Tuesday, December 1, 2009

Thoughts on being a body


So this is a big topic for me, HUGE really, and I'm not going to fully delve into tonight. But I've started re-reading a book I hold dear, Reclaiming the Body in Christian Spirituality by Thomas Ryan. Essential it talks about the role of the body in Christian spiritual life and what it means to be an embodied being. When I first read this book it was a total paradigm shift and also a total breath of fresh air. I want to share a passage from the introduction, which is actually a quote from another book, Honouring the Body by Stephanie Paulsell:

What is this body we wish to honor? There seem to be as many descriptions of the body as there are people to describe it. The body is a friend or a traitor. A gift or a task. Something precious knit together by God's own hands or the prison house of the soul, which, according to Plato, is trapped in the body like an oyster in a shell. Most descriptions of the body tend to fall into one or two camps: some suggest that the essence of who we are is merely encased, temporarily, in a body. In other words, a body is something we have. Others suggest that what is essential about human being cannot be separated from bodies. In other words, we are our bodies in a very fundamental way......Such is the mystery of the body. Sometimes we know that we are our bodies, that our capacity for life and death makes us who we are. At other times we feel that we simply inhabit a vessel that is inadequate to contain all that we are.

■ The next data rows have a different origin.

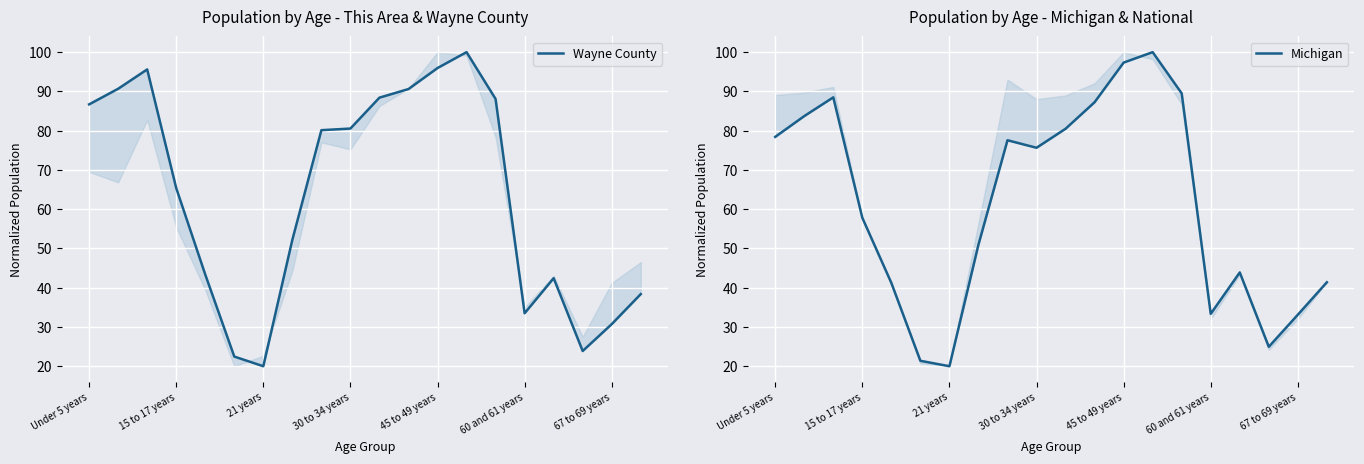

Which category has the highest value in the Michigan series?

13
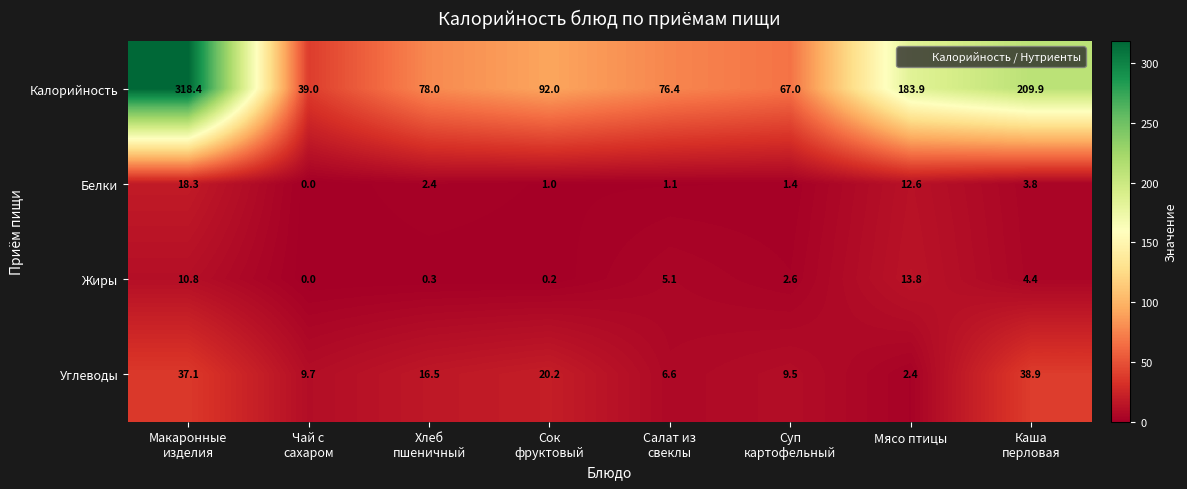

Rank the series by their maximum value, from lowest to highest.

Жиры, Белки, Углеводы, Калорийность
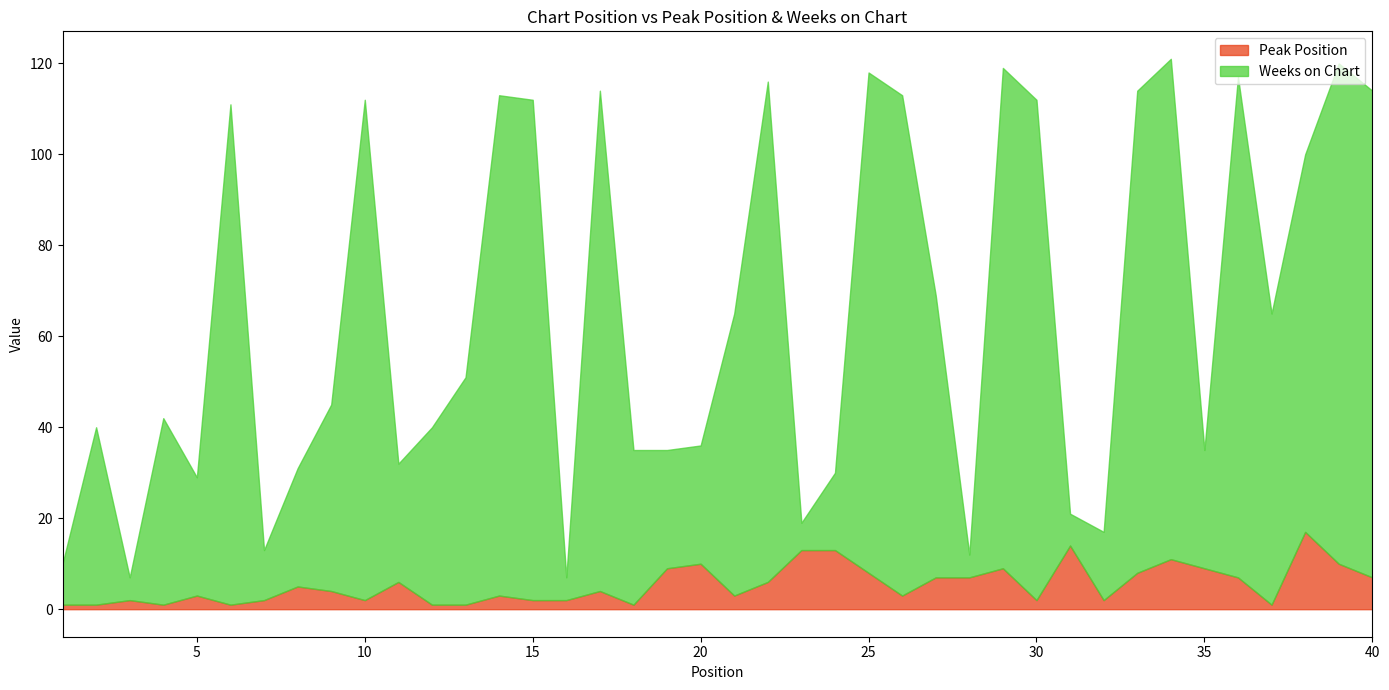

What is the spread (max minus min) of values at 10?

108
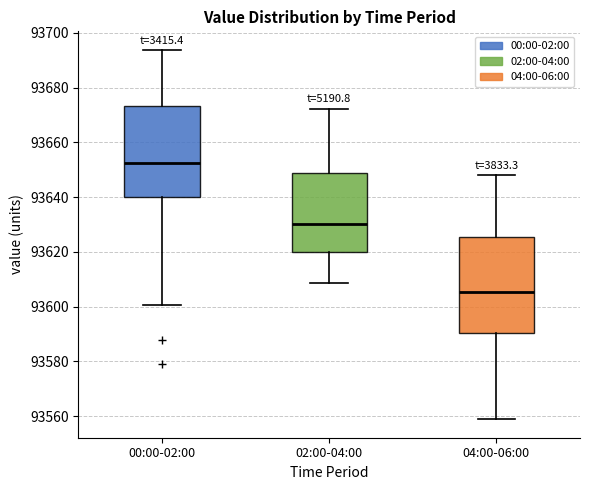

Reading left to right, transcribe this box plot: for each box, give where its median line is, the range the box spans, and where its two whiskers end, as read against the y-axis. The values are not printed on the chart, so give them approximately, as read against the axis.

00:00-02:00: median 93652, box 93640 to 93674, whiskers 93600 to 93694
02:00-04:00: median 93630, box 93620 to 93648, whiskers 93608 to 93672
04:00-06:00: median 93606, box 93590 to 93626, whiskers 93558 to 93648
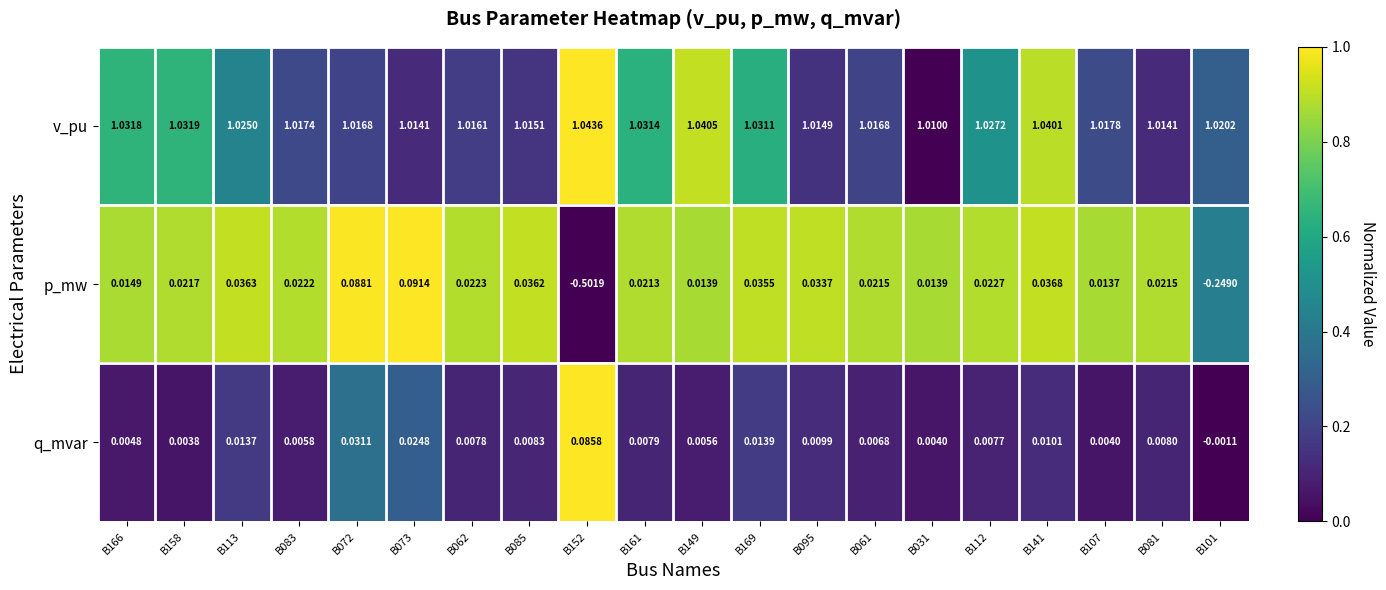

Is the value of v_pu at B113 greater than the value of p_mw at B107?

Yes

So what is it? Am I a body? Or trapped in a body? In either case, what does it mean if I ignore my body's needs, abuse it, starve it, try to whip it into shape? What am I really doing? Or what am I attempting to control?

I love this book too because it really delves into the idea that GOD MADE US TO BE EMBODIED. In fact, the thing that distinguishes Christianity from other religions is the idea that God became EMBODIED and came down to earth and dwelt among us. Our entire faith is built upon the bodily life, death and resurrection of Jesus Christ. Whoa. So what does that tell me about the importance of bodies to God? And more specifically, what does it imply for the way I should be treating and caring for MY body?

Right now I mainly just have a lot of questions, and not a lot of answers. But I'm asking new things. And I'm certainly re-examining the way that I think about, live in, and treat MY body.